EXTRACTED RECORDS
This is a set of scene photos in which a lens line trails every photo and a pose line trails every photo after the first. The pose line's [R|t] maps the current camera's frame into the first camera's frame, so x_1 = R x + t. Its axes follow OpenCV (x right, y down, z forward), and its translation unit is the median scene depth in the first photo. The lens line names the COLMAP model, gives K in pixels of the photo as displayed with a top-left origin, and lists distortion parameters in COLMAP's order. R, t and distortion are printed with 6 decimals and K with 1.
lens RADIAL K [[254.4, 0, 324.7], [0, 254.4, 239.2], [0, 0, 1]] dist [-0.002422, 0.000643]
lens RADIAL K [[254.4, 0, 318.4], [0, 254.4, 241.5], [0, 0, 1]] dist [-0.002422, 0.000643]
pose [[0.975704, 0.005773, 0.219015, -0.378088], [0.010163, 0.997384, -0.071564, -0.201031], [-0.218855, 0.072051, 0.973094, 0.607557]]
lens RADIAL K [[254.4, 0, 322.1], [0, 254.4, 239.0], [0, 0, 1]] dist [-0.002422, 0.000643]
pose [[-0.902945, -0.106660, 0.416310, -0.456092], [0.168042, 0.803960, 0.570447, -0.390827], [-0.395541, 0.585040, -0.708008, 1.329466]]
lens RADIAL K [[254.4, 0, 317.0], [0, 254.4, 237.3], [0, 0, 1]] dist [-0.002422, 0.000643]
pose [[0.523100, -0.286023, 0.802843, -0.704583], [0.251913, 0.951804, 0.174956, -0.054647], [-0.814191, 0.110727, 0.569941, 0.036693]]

TASK TO COMPLETE
The full listing must be copied exactly, every line included.

RESPONSE AREA
This is a set of scene photos in which a lens line trails every photo and a pose line trails every photo after the first. The pose line's [R|t] maps the current camera's frame into the first camera's frame, so x_1 = R x + t. Its axes follow OpenCV (x right, y down, z forward), and its translation unit is the median scene depth in the first photo. The lens line names the COLMAP model, gives K in pixels of the photo as displayed with a top-left origin, and lists distortion parameters in COLMAP's order. R, t and distortion are printed with 6 decimals and K with 1.
lens RADIAL K [[254.4, 0, 324.7], [0, 254.4, 239.2], [0, 0, 1]] dist [-0.002422, 0.000643]
lens RADIAL K [[254.4, 0, 318.4], [0, 254.4, 241.5], [0, 0, 1]] dist [-0.002422, 0.000643]
pose [[0.975704, 0.005773, 0.219015, -0.378088], [0.010163, 0.997384, -0.071564, -0.201031], [-0.218855, 0.072051, 0.973094, 0.607557]]
lens RADIAL K [[254.4, 0, 322.1], [0, 254.4, 239.0], [0, 0, 1]] dist [-0.002422, 0.000643]
pose [[-0.902945, -0.106660, 0.416310, -0.456092], [0.168042, 0.803960, 0.570447, -0.390827], [-0.395541, 0.585040, -0.708008, 1.329466]]
lens RADIAL K [[254.4, 0, 317.0], [0, 254.4, 237.3], [0, 0, 1]] dist [-0.002422, 0.000643]
pose [[0.523100, -0.286023, 0.802843, -0.704583], [0.251913, 0.951804, 0.174956, -0.054647], [-0.814191, 0.110727, 0.569941, 0.036693]]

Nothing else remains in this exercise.